Source data:

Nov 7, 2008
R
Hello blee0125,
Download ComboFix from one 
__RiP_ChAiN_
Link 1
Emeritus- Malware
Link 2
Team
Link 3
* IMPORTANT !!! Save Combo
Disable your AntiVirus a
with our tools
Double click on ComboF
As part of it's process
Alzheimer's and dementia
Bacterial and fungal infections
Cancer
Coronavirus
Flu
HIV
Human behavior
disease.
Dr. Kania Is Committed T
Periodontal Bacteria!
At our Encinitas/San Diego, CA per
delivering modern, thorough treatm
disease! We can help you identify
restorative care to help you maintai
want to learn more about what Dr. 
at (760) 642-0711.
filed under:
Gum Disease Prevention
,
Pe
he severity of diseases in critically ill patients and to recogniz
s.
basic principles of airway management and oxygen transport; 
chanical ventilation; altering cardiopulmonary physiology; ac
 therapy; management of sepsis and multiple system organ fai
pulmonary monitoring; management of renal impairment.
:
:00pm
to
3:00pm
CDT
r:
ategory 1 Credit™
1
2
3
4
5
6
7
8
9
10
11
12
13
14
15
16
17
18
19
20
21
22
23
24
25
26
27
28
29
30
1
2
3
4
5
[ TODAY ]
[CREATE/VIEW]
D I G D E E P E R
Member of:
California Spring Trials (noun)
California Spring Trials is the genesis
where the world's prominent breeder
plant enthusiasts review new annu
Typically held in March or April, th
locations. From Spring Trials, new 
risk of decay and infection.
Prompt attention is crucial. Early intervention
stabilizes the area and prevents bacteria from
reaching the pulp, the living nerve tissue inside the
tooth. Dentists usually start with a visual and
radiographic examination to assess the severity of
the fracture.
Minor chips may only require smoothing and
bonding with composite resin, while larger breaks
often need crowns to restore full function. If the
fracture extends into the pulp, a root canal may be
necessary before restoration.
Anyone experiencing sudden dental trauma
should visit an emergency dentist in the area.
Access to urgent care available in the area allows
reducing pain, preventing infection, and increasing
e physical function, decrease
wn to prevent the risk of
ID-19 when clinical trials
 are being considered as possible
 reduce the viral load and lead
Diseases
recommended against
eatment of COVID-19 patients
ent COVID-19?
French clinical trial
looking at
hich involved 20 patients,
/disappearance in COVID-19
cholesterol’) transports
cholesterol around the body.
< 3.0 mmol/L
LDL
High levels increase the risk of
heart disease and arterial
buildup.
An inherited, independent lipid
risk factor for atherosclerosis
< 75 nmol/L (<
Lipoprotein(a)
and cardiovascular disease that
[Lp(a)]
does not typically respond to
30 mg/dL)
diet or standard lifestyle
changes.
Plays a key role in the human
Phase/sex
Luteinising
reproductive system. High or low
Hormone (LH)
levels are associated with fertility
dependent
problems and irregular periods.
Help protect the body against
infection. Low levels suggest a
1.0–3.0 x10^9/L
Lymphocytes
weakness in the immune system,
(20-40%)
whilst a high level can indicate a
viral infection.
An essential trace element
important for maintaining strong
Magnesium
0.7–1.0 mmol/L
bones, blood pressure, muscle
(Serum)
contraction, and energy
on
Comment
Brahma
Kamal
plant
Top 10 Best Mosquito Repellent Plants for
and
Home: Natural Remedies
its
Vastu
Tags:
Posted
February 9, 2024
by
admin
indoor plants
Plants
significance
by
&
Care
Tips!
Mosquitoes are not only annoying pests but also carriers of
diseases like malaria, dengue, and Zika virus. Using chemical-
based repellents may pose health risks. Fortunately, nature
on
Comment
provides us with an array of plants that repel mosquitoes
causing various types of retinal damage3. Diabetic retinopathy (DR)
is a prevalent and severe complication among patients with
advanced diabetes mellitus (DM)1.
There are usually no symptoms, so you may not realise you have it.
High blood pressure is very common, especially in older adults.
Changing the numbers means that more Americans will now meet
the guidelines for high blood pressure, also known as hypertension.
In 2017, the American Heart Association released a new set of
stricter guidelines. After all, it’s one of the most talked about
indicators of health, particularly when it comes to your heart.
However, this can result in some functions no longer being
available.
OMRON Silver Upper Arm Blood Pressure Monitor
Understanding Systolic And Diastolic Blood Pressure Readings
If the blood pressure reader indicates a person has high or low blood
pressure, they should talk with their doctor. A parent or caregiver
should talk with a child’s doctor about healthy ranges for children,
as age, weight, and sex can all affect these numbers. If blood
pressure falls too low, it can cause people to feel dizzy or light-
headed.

Task details:
What's needed is an exact copy of every entry.

Worked solution:
Nov 7, 2008
R
Hello blee0125,
Download ComboFix from one 
__RiP_ChAiN_
Link 1
Emeritus- Malware
Link 2
Team
Link 3
* IMPORTANT !!! Save Combo
Disable your AntiVirus a
with our tools
Double click on ComboF
As part of it's process
Alzheimer's and dementia
Bacterial and fungal infections
Cancer
Coronavirus
Flu
HIV
Human behavior
disease.
Dr. Kania Is Committed T
Periodontal Bacteria!
At our Encinitas/San Diego, CA per
delivering modern, thorough treatm
disease! We can help you identify
restorative care to help you maintai
want to learn more about what Dr. 
at (760) 642-0711.
filed under:
Gum Disease Prevention
,
Pe
he severity of diseases in critically ill patients and to recogniz
s.
basic principles of airway management and oxygen transport; 
chanical ventilation; altering cardiopulmonary physiology; ac
 therapy; management of sepsis and multiple system organ fai
pulmonary monitoring; management of renal impairment.
:
:00pm
to
3:00pm
CDT
r:
ategory 1 Credit™
1
2
3
4
5
6
7
8
9
10
11
12
13
14
15
16
17
18
19
20
21
22
23
24
25
26
27
28
29
30
1
2
3
4
5
[ TODAY ]
[CREATE/VIEW]
D I G D E E P E R
Member of:
California Spring Trials (noun)
California Spring Trials is the genesis
where the world's prominent breeder
plant enthusiasts review new annu
Typically held in March or April, th
locations. From Spring Trials, new 
risk of decay and infection.
Prompt attention is crucial. Early intervention
stabilizes the area and prevents bacteria from
reaching the pulp, the living nerve tissue inside the
tooth. Dentists usually start with a visual and
radiographic examination to assess the severity of
the fracture.
Minor chips may only require smoothing and
bonding with composite resin, while larger breaks
often need crowns to restore full function. If the
fracture extends into the pulp, a root canal may be
necessary before restoration.
Anyone experiencing sudden dental trauma
should visit an emergency dentist in the area.
Access to urgent care available in the area allows
reducing pain, preventing infection, and increasing
e physical function, decrease
wn to prevent the risk of
ID-19 when clinical trials
 are being considered as possible
 reduce the viral load and lead
Diseases
recommended against
eatment of COVID-19 patients
ent COVID-19?
French clinical trial
looking at
hich involved 20 patients,
/disappearance in COVID-19
cholesterol’) transports
cholesterol around the body.
< 3.0 mmol/L
LDL
High levels increase the risk of
heart disease and arterial
buildup.
An inherited, independent lipid
risk factor for atherosclerosis
< 75 nmol/L (<
Lipoprotein(a)
and cardiovascular disease that
[Lp(a)]
does not typically respond to
30 mg/dL)
diet or standard lifestyle
changes.
Plays a key role in the human
Phase/sex
Luteinising
reproductive system. High or low
Hormone (LH)
levels are associated with fertility
dependent
problems and irregular periods.
Help protect the body against
infection. Low levels suggest a
1.0–3.0 x10^9/L
Lymphocytes
weakness in the immune system,
(20-40%)
whilst a high level can indicate a
viral infection.
An essential trace element
important for maintaining strong
Magnesium
0.7–1.0 mmol/L
bones, blood pressure, muscle
(Serum)
contraction, and energy
on
Comment
Brahma
Kamal
plant
Top 10 Best Mosquito Repellent Plants for
and
Home: Natural Remedies
its
Vastu
Tags:
Posted
February 9, 2024
by
admin
indoor plants
Plants
significance
by
&
Care
Tips!
Mosquitoes are not only annoying pests but also carriers of
diseases like malaria, dengue, and Zika virus. Using chemical-
based repellents may pose health risks. Fortunately, nature
on
Comment
provides us with an array of plants that repel mosquitoes
causing various types of retinal damage3. Diabetic retinopathy (DR)
is a prevalent and severe complication among patients with
advanced diabetes mellitus (DM)1.
There are usually no symptoms, so you may not realise you have it.
High blood pressure is very common, especially in older adults.
Changing the numbers means that more Americans will now meet
the guidelines for high blood pressure, also known as hypertension.
In 2017, the American Heart Association released a new set of
stricter guidelines. After all, it’s one of the most talked about
indicators of health, particularly when it comes to your heart.
However, this can result in some functions no longer being
available.
OMRON Silver Upper Arm Blood Pressure Monitor
Understanding Systolic And Diastolic Blood Pressure Readings
If the blood pressure reader indicates a person has high or low blood
pressure, they should talk with their doctor. A parent or caregiver
should talk with a child’s doctor about healthy ranges for children,
as age, weight, and sex can all affect these numbers. If blood
pressure falls too low, it can cause people to feel dizzy or light-
headed.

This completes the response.